PROBLEM STATEMENT
Copy every line of the listing below without changing a single character.

*****

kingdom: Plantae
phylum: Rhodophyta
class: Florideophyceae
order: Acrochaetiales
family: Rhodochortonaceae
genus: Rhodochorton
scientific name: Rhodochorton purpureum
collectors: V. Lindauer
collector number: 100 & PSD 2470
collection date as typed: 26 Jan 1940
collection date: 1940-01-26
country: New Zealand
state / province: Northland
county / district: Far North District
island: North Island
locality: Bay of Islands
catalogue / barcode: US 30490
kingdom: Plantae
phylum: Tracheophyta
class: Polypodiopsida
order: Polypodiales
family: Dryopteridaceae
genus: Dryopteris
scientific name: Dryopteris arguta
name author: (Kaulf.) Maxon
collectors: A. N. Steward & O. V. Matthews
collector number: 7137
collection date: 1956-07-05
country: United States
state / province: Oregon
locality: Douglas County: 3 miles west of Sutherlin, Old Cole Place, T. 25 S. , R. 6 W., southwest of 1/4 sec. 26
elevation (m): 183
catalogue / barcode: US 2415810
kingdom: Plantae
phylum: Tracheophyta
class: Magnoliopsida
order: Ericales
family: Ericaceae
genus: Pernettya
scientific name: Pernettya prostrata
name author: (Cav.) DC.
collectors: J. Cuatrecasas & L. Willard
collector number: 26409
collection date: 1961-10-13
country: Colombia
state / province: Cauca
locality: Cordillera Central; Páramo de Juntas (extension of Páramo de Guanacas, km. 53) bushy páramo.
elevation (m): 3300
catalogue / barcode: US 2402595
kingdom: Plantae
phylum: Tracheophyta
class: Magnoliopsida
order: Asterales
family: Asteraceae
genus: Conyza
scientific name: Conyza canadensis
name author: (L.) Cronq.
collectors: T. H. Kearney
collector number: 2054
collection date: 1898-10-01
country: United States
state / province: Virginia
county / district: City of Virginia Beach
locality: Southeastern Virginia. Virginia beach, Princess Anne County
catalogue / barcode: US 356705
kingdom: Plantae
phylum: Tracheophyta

*****

SOLUTION TO THIS EXERCISE
kingdom: Plantae
phylum: Rhodophyta
class: Florideophyceae
order: Acrochaetiales
family: Rhodochortonaceae
genus: Rhodochorton
scientific name: Rhodochorton purpureum
collectors: V. Lindauer
collector number: 100 & PSD 2470
collection date as typed: 26 Jan 1940
collection date: 1940-01-26
country: New Zealand
state / province: Northland
county / district: Far North District
island: North Island
locality: Bay of Islands
catalogue / barcode: US 30490
kingdom: Plantae
phylum: Tracheophyta
class: Polypodiopsida
order: Polypodiales
family: Dryopteridaceae
genus: Dryopteris
scientific name: Dryopteris arguta
name author: (Kaulf.) Maxon
collectors: A. N. Steward & O. V. Matthews
collector number: 7137
collection date: 1956-07-05
country: United States
state / province: Oregon
locality: Douglas County: 3 miles west of Sutherlin, Old Cole Place, T. 25 S. , R. 6 W., southwest of 1/4 sec. 26
elevation (m): 183
catalogue / barcode: US 2415810
kingdom: Plantae
phylum: Tracheophyta
class: Magnoliopsida
order: Ericales
family: Ericaceae
genus: Pernettya
scientific name: Pernettya prostrata
name author: (Cav.) DC.
collectors: J. Cuatrecasas & L. Willard
collector number: 26409
collection date: 1961-10-13
country: Colombia
state / province: Cauca
locality: Cordillera Central; Páramo de Juntas (extension of Páramo de Guanacas, km. 53) bushy páramo.
elevation (m): 3300
catalogue / barcode: US 2402595
kingdom: Plantae
phylum: Tracheophyta
class: Magnoliopsida
order: Asterales
family: Asteraceae
genus: Conyza
scientific name: Conyza canadensis
name author: (L.) Cronq.
collectors: T. H. Kearney
collector number: 2054
collection date: 1898-10-01
country: United States
state / province: Virginia
county / district: City of Virginia Beach
locality: Southeastern Virginia. Virginia beach, Princess Anne County
catalogue / barcode: US 356705
kingdom: Plantae
phylum: Tracheophyta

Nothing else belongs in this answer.